Although instance roles for EC2 will work (when IMDS is configured to allow pod access), use of IRSA or similar is highly recommended, to avoid providing permissions to all pods.
Nowadays, controller affinity can be configured in the Helm chart if desired (https://github.com/kubernetes-sigs/aws-ebs-csi-driver/blob/master/charts/aws-ebs-csi-driver/values.yaml#L154).
@ConnorJC3: Closing this issue.
In response to this:
/close
The requirement to supply permissions to the EBS CSI Driver is documented in the installation docs (https://github.com/kubernetes-sigs/aws-ebs-csi-driver/blob/master/docs/install.md#set-up-driver-permissions).

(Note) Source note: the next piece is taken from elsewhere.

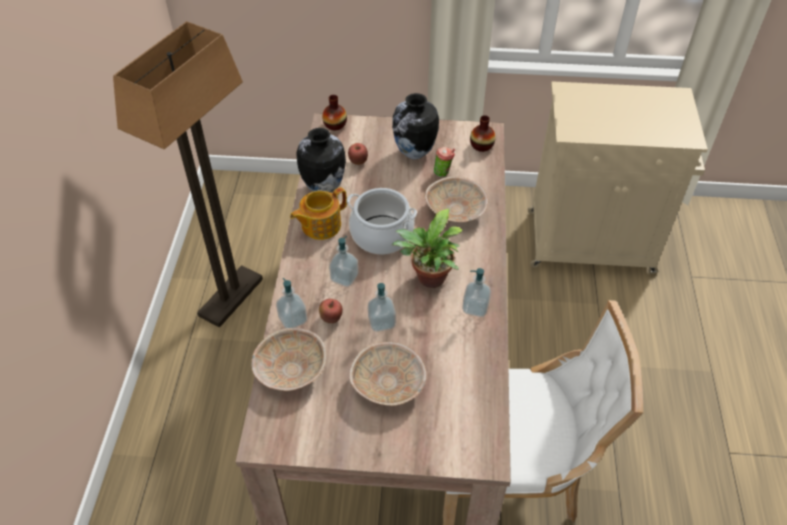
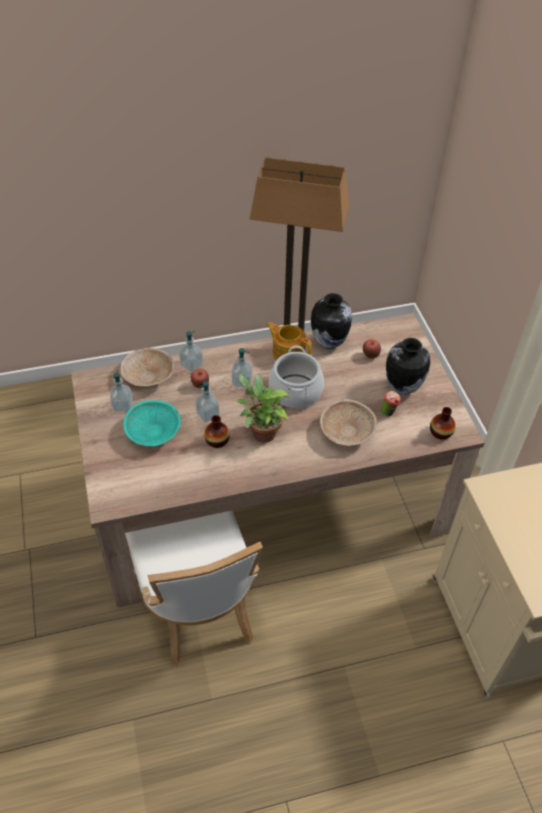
camera: 70 degrees right, 0 degrees up
vase [322,95,347,130] -> vase moved to [204,415,230,448]
beige bowl [349,342,427,406] -> turquoise bowl [123,400,181,446]
soap dispenser [462,268,491,317] -> soap dispenser moved to [110,370,133,412]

Although instance roles for EC2 will work (when IMDS is configured to allow pod access), use of IRSA or similar is highly recommended, to avoid providing permissions to all pods.
Nowadays, controller affinity can be configured in the Helm chart if desired (https://github.com/kubernetes-sigs/aws-ebs-csi-driver/blob/master/charts/aws-ebs-csi-driver/values.yaml#L154).
Instructions for interacting with me using PR comments are available here. If you have questions or suggestions related to my behavior, please file an issue against the kubernetes/test-infra repository.